Change doesn’t have manners and rarely knocks. Instead, it comes barreling in, giving us little time to react. And if we stand in its path long enough, trying to decide what to do, we are run over by the wheels of change.1
I recently read these words, and stubbornly gave in to their accuracy. Many of us feel we’ve run over by the wheels of change. Too many routines and patterns have been upended. Too many familiar and comforting aspects of life are nearly unrecognizable or gone altogether. Especially in the church.
Yet there is one constant. While the church’s methods have changed, the church’s mission is changeless. It is unalterable because it is created by God and revealed in Jesus Christ. We can’t vote on it or revise it. The mission is set. Jesus described the church’s mission through the teachings of The Great Commandment (love God and love your neighbor) and The Great Commission (make disciples). Commitment to these two principles help keep us on task.

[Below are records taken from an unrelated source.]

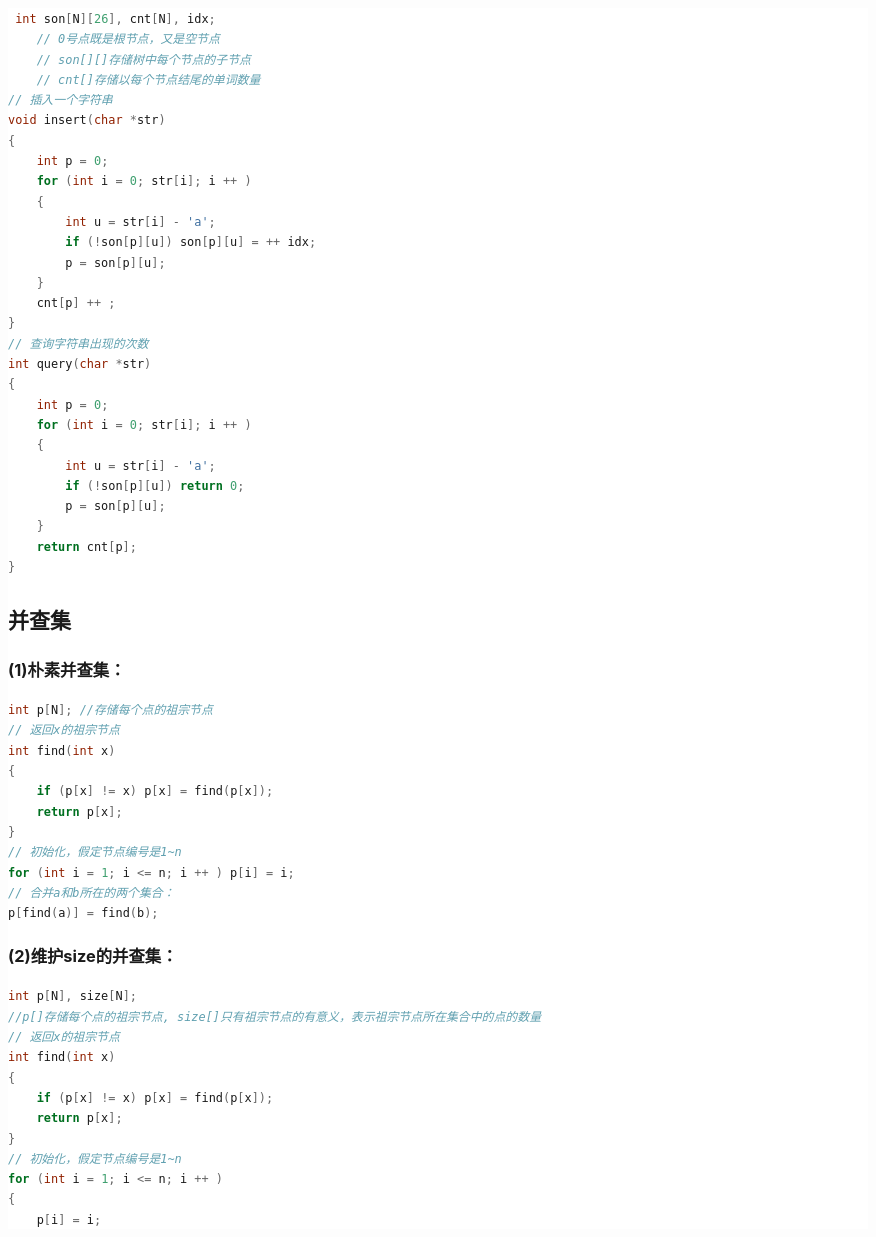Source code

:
 ```c++
 int son[N][26], cnt[N], idx;
    // 0号点既是根节点，又是空节点
    // son[][]存储树中每个节点的子节点
    // cnt[]存储以每个节点结尾的单词数量
// 插入一个字符串
void insert(char *str)
{
    int p = 0;
    for (int i = 0; str[i]; i ++ )
    {
        int u = str[i] - 'a';
        if (!son[p][u]) son[p][u] = ++ idx;
        p = son[p][u];
    }
    cnt[p] ++ ;
}
// 查询字符串出现的次数
int query(char *str)
{
    int p = 0;
    for (int i = 0; str[i]; i ++ )
    {
        int u = str[i] - 'a';
        if (!son[p][u]) return 0;
        p = son[p][u];
    }
    return cnt[p];
}
```

## 并查集 

### (1)朴素并查集：

```cpp
int p[N]; //存储每个点的祖宗节点
// 返回x的祖宗节点
int find(int x)
{
    if (p[x] != x) p[x] = find(p[x]);
    return p[x];
}
// 初始化，假定节点编号是1~n
for (int i = 1; i <= n; i ++ ) p[i] = i;
// 合并a和b所在的两个集合：
p[find(a)] = find(b);
```

### (2)维护size的并查集：

```cpp
int p[N], size[N];
//p[]存储每个点的祖宗节点, size[]只有祖宗节点的有意义，表示祖宗节点所在集合中的点的数量
// 返回x的祖宗节点
int find(int x)
{
    if (p[x] != x) p[x] = find(p[x]);
    return p[x];
}
// 初始化，假定节点编号是1~n
for (int i = 1; i <= n; i ++ )
{
    p[i] = i;
```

Being rooted in this enduring mission from God can soothe and encourage the church right now. But methods are different. They must change. And the church’s methods need to change in order to carry out the mission in this pandemic-centric culture. We have experienced trauma on a global level and recovery will be slow. And as we recover, we must learn to juggle new methods, new ways to do things, new technologies, and new strategies.

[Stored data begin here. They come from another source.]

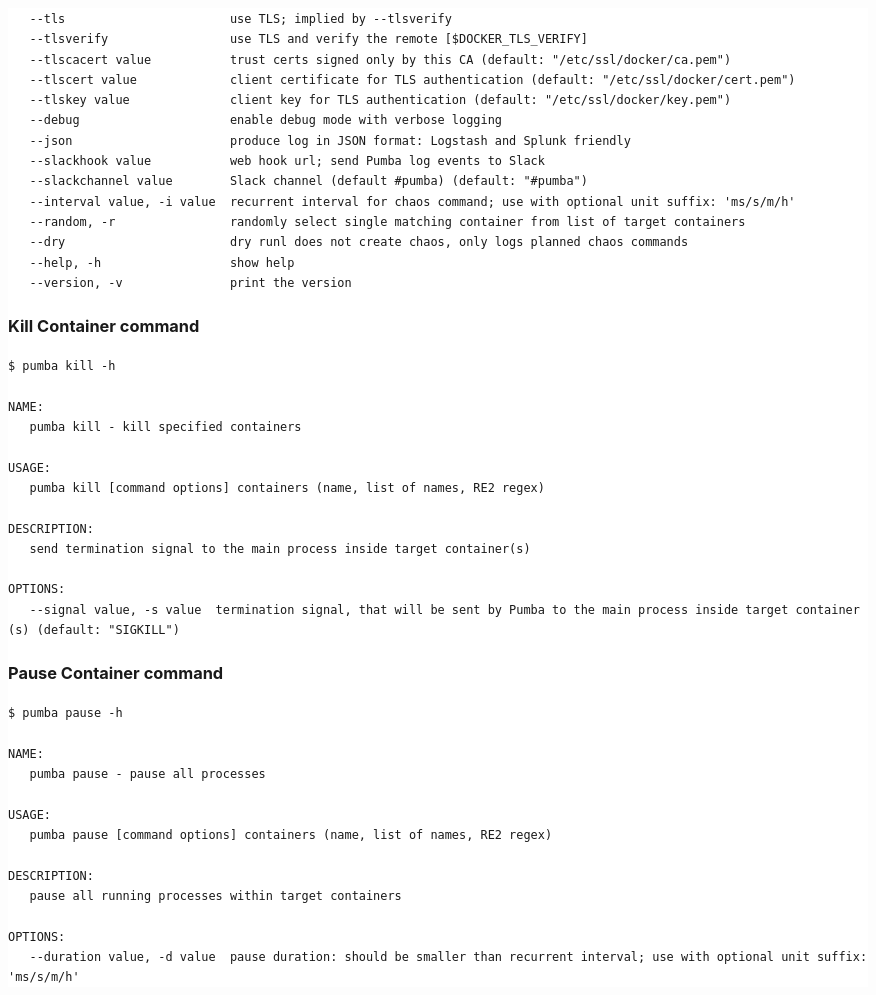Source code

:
 ```text
   --tls                       use TLS; implied by --tlsverify
   --tlsverify                 use TLS and verify the remote [$DOCKER_TLS_VERIFY]
   --tlscacert value           trust certs signed only by this CA (default: "/etc/ssl/docker/ca.pem")
   --tlscert value             client certificate for TLS authentication (default: "/etc/ssl/docker/cert.pem")
   --tlskey value              client key for TLS authentication (default: "/etc/ssl/docker/key.pem")
   --debug                     enable debug mode with verbose logging
   --json                      produce log in JSON format: Logstash and Splunk friendly
   --slackhook value           web hook url; send Pumba log events to Slack
   --slackchannel value        Slack channel (default #pumba) (default: "#pumba")
   --interval value, -i value  recurrent interval for chaos command; use with optional unit suffix: 'ms/s/m/h'
   --random, -r                randomly select single matching container from list of target containers
   --dry                       dry runl does not create chaos, only logs planned chaos commands
   --help, -h                  show help
   --version, -v               print the version
```

### Kill Container command

```text
$ pumba kill -h

NAME:
   pumba kill - kill specified containers

USAGE:
   pumba kill [command options] containers (name, list of names, RE2 regex)

DESCRIPTION:
   send termination signal to the main process inside target container(s)

OPTIONS:
   --signal value, -s value  termination signal, that will be sent by Pumba to the main process inside target container(s) (default: "SIGKILL")
```

### Pause Container command

```text
$ pumba pause -h

NAME:
   pumba pause - pause all processes

USAGE:
   pumba pause [command options] containers (name, list of names, RE2 regex)

DESCRIPTION:
   pause all running processes within target containers

OPTIONS:
   --duration value, -d value  pause duration: should be smaller than recurrent interval; use with optional unit suffix: 'ms/s/m/h'
```
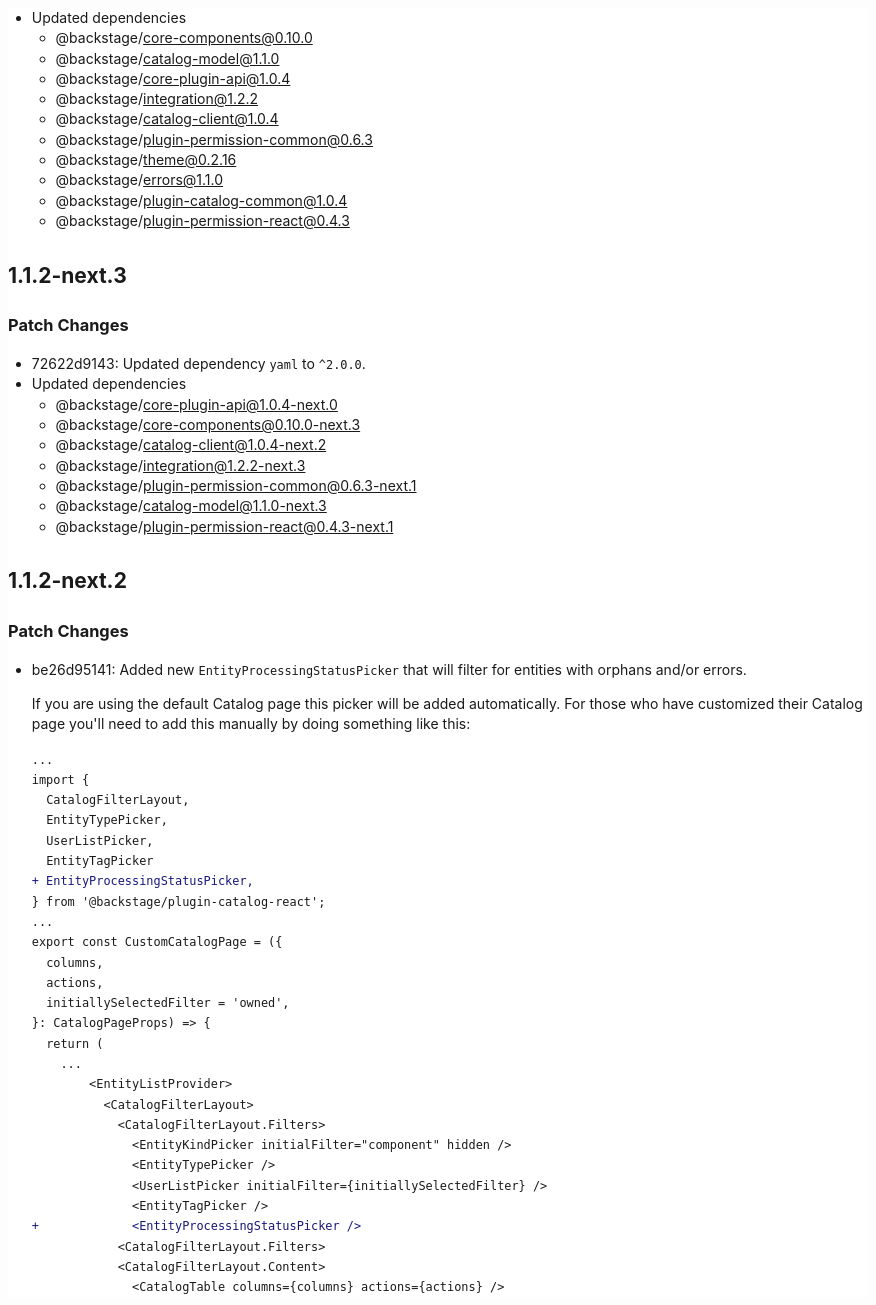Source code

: - Updated dependencies
  - @backstage/core-components@0.10.0
  - @backstage/catalog-model@1.1.0
  - @backstage/core-plugin-api@1.0.4
  - @backstage/integration@1.2.2
  - @backstage/catalog-client@1.0.4
  - @backstage/plugin-permission-common@0.6.3
  - @backstage/theme@0.2.16
  - @backstage/errors@1.1.0
  - @backstage/plugin-catalog-common@1.0.4
  - @backstage/plugin-permission-react@0.4.3

## 1.1.2-next.3

### Patch Changes

- 72622d9143: Updated dependency `yaml` to `^2.0.0`.
- Updated dependencies
  - @backstage/core-plugin-api@1.0.4-next.0
  - @backstage/core-components@0.10.0-next.3
  - @backstage/catalog-client@1.0.4-next.2
  - @backstage/integration@1.2.2-next.3
  - @backstage/plugin-permission-common@0.6.3-next.1
  - @backstage/catalog-model@1.1.0-next.3
  - @backstage/plugin-permission-react@0.4.3-next.1

## 1.1.2-next.2

### Patch Changes

- be26d95141: Added new `EntityProcessingStatusPicker` that will filter for entities with orphans and/or errors.

  If you are using the default Catalog page this picker will be added automatically. For those who have customized their Catalog page you'll need to add this manually by doing something like this:

  ```diff
  ...
  import {
    CatalogFilterLayout,
    EntityTypePicker,
    UserListPicker,
    EntityTagPicker
  + EntityProcessingStatusPicker,
  } from '@backstage/plugin-catalog-react';
  ...
  export const CustomCatalogPage = ({
    columns,
    actions,
    initiallySelectedFilter = 'owned',
  }: CatalogPageProps) => {
    return (
      ...
          <EntityListProvider>
            <CatalogFilterLayout>
              <CatalogFilterLayout.Filters>
                <EntityKindPicker initialFilter="component" hidden />
                <EntityTypePicker />
                <UserListPicker initialFilter={initiallySelectedFilter} />
                <EntityTagPicker />
  +             <EntityProcessingStatusPicker />
              <CatalogFilterLayout.Filters>
              <CatalogFilterLayout.Content>
                <CatalogTable columns={columns} actions={actions} />
  ```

The silver lining of new methods is that they can lead us back to the blessed, everlasting mission of the church. They can help the church to stay relevant to culture but not be overrun by useless change. We can remain effective in completing the mission God has set before us and find renewed commitment to the Great Commandment and the Great Commission.
The rollercoaster of life shows no signs of slowing down, and we may feel a constant need to discern new methods for the church. This will often require us to hold onto the core values of our changeless mission while being open, flexible, and innovative with our methods.
Finally, let’s acknowledge that change stirs up fear in most of us. Even well-calculated risks do little to lessen our fear of the unknown. So as change continues to come barreling in, let us boldly engage in the new methods that will keep us focused on our divinely sanctioned mission to love God, love others, and serve the world.